Mt. Vernon Register-News

Opinion

February 22, 2014

Labor market meaning shrinking

You might be surprised how much of my 32-year career in the City of London was spent thinking about a single economic indicator: U.S. nonfarm payrolls. A lot revolved around predicting that number, waiting for that number, analyzing that number and (one way or another) betting on that number. But times change.

The preoccupation was always hazardous, of course. The payrolls figure was extremely hard to call, and it was often revised a lot, too. In the late 1980s, a primary dealer went bust because of a bad bet on payrolls; one of the culprits later told me that the number as subsequently revised would have made the bet pay off. In any event, back then the indicator measured something that really mattered in global economic terms: the state of the U.S. labor market. These days, I wonder why anyone outside the United States pays that much attention.

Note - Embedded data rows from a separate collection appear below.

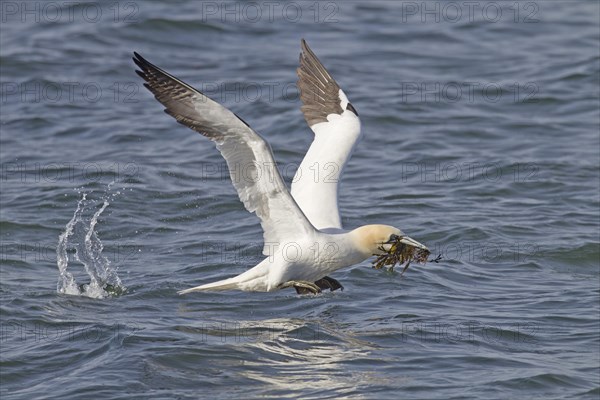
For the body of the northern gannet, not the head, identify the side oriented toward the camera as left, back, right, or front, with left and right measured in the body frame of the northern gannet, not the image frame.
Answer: right

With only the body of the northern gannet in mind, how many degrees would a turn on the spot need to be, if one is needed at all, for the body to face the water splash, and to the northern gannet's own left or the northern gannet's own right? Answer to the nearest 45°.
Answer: approximately 135° to the northern gannet's own left
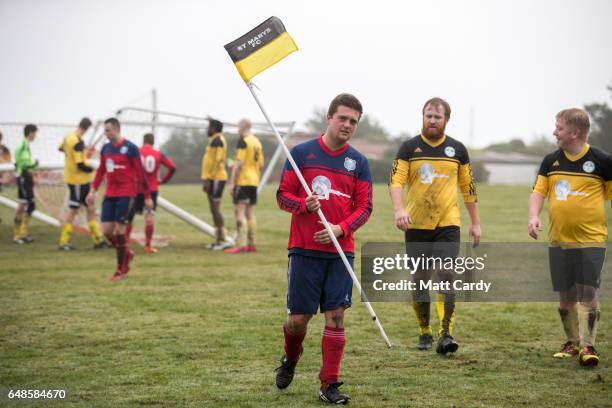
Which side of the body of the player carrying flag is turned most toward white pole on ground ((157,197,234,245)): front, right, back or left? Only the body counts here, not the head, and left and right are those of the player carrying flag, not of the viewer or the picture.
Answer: back

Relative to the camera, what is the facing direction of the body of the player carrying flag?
toward the camera

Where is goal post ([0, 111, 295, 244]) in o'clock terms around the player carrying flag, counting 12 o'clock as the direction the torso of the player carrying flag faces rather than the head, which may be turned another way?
The goal post is roughly at 5 o'clock from the player carrying flag.
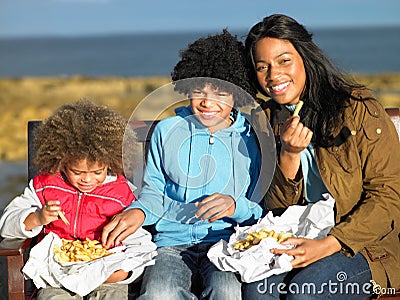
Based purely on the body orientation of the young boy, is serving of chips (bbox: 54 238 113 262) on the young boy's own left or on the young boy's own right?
on the young boy's own right

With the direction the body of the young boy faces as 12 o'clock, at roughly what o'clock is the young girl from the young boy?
The young girl is roughly at 3 o'clock from the young boy.

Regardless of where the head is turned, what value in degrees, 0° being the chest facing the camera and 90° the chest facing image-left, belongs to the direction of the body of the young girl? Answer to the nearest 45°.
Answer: approximately 0°

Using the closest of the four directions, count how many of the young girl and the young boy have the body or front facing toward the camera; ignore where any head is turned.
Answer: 2

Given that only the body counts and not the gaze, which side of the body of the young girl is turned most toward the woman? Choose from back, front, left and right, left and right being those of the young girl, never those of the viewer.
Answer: left

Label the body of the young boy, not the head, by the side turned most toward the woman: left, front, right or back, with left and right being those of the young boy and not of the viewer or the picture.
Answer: left
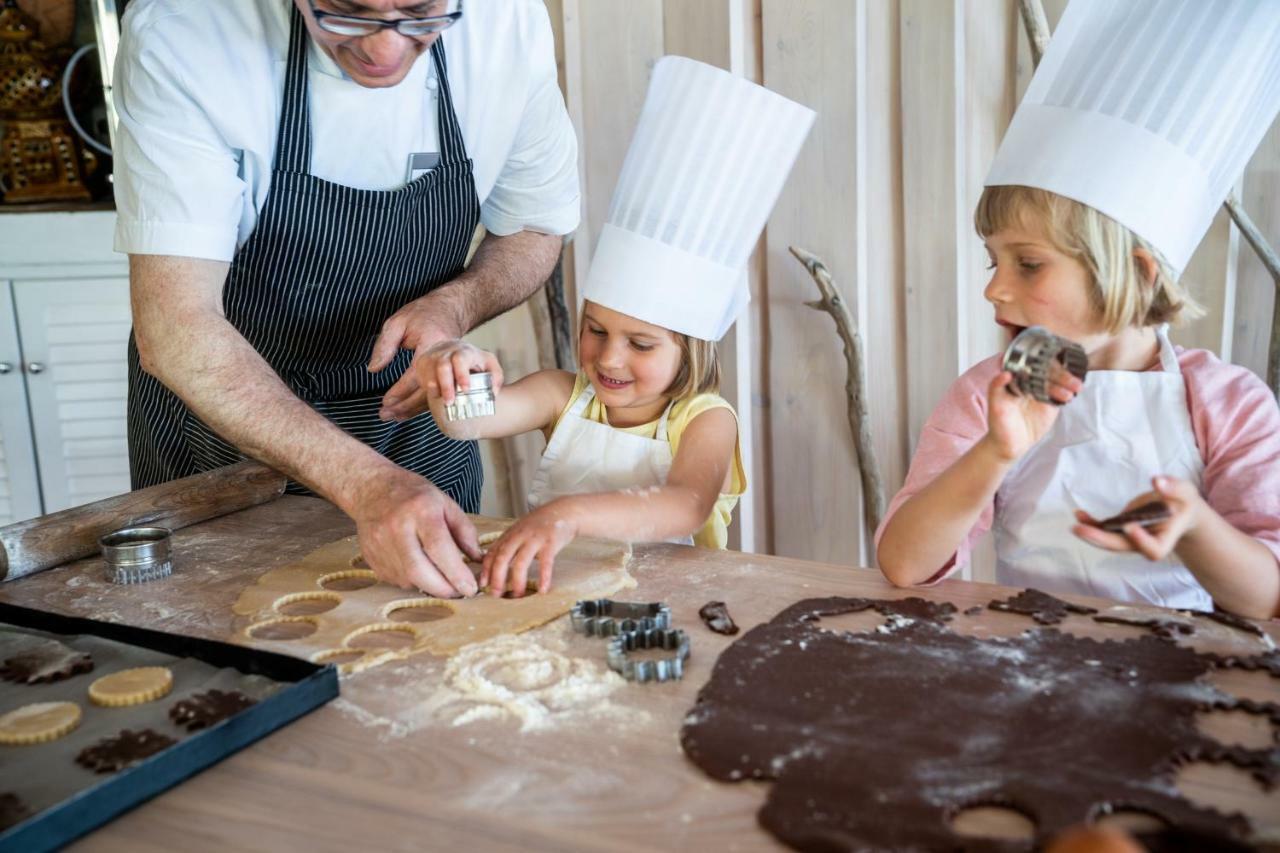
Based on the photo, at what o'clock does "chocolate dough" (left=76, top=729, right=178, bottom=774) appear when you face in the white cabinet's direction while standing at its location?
The chocolate dough is roughly at 12 o'clock from the white cabinet.

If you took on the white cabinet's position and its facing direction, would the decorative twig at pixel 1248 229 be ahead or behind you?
ahead

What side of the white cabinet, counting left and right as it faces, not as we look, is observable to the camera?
front

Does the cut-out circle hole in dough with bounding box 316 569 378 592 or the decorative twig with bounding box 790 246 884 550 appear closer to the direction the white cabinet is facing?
the cut-out circle hole in dough

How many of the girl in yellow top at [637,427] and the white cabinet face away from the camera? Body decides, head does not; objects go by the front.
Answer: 0

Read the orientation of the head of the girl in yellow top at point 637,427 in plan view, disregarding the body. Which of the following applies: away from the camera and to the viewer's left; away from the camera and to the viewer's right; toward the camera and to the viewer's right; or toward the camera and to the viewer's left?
toward the camera and to the viewer's left

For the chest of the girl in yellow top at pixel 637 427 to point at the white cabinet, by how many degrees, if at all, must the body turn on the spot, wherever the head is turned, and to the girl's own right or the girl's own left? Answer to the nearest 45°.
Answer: approximately 90° to the girl's own right

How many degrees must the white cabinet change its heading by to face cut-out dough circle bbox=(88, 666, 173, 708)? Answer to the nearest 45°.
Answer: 0° — it already faces it

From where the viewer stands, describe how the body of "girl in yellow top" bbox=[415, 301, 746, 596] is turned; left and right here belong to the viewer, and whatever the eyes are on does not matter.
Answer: facing the viewer and to the left of the viewer

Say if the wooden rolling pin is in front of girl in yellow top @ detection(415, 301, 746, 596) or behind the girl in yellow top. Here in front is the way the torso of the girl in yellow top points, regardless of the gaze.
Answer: in front

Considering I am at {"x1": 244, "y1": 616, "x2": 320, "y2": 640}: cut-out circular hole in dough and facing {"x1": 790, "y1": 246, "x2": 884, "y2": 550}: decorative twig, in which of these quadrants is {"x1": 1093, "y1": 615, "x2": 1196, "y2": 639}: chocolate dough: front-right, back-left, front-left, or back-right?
front-right

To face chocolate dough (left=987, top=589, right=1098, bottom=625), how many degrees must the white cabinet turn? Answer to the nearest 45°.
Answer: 0° — it already faces it

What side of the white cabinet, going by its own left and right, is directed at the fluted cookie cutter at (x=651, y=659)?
front

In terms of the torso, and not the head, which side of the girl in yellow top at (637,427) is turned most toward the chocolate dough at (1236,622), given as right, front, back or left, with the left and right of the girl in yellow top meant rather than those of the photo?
left

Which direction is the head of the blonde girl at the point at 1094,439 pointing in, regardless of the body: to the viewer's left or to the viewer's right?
to the viewer's left
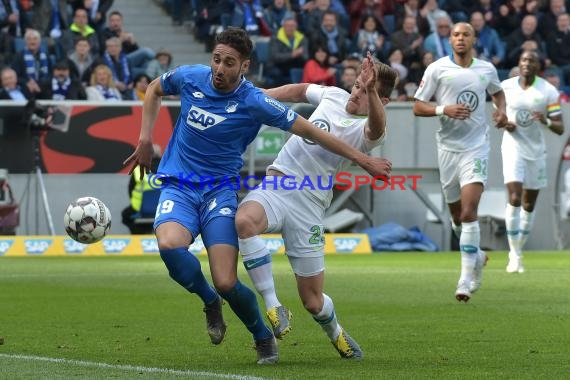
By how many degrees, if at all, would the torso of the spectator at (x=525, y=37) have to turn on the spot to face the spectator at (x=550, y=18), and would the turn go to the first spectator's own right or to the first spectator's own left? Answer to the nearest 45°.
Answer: approximately 135° to the first spectator's own left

Analysts who follow the U.S. economy still need to be interested, of course. Under the Federal Reserve’s recent monetary-policy guidance, the unemployment rate, which accompanies the release of the payrolls, was deemed a “threshold” for possible tightening. By degrees the Fed is moving away from relying on this lagging, unreliable statistic, whose message is also clouded by changes in participation rates and other complications. (Weekly jobless-claims numbers are probably a better leading indicator anyway — including for the U.S. stock market.) Even so, in the U.S., the payrolls data still matter. I suppose I can see why traders and analysts who focus on the U.S. are still glued to their screens at 8:30 a.m. New York time on the first Friday of every month.

For the internationally focused, it’s more of a puzzle. The world has changed. In the late 1990s, the U.S. accounted for almost 20 percent of world imports: Through that channel, changes in the U.S. directly affected the rest of the world — and the U.S. labor-market data was crucial information. In 2013, U.S. goods imports were in the vicinity of $2.3 trillion. That’s about 14 percent of U.S. gross domestic product and just more than 12 percent of world imports — less than in the late 1990s.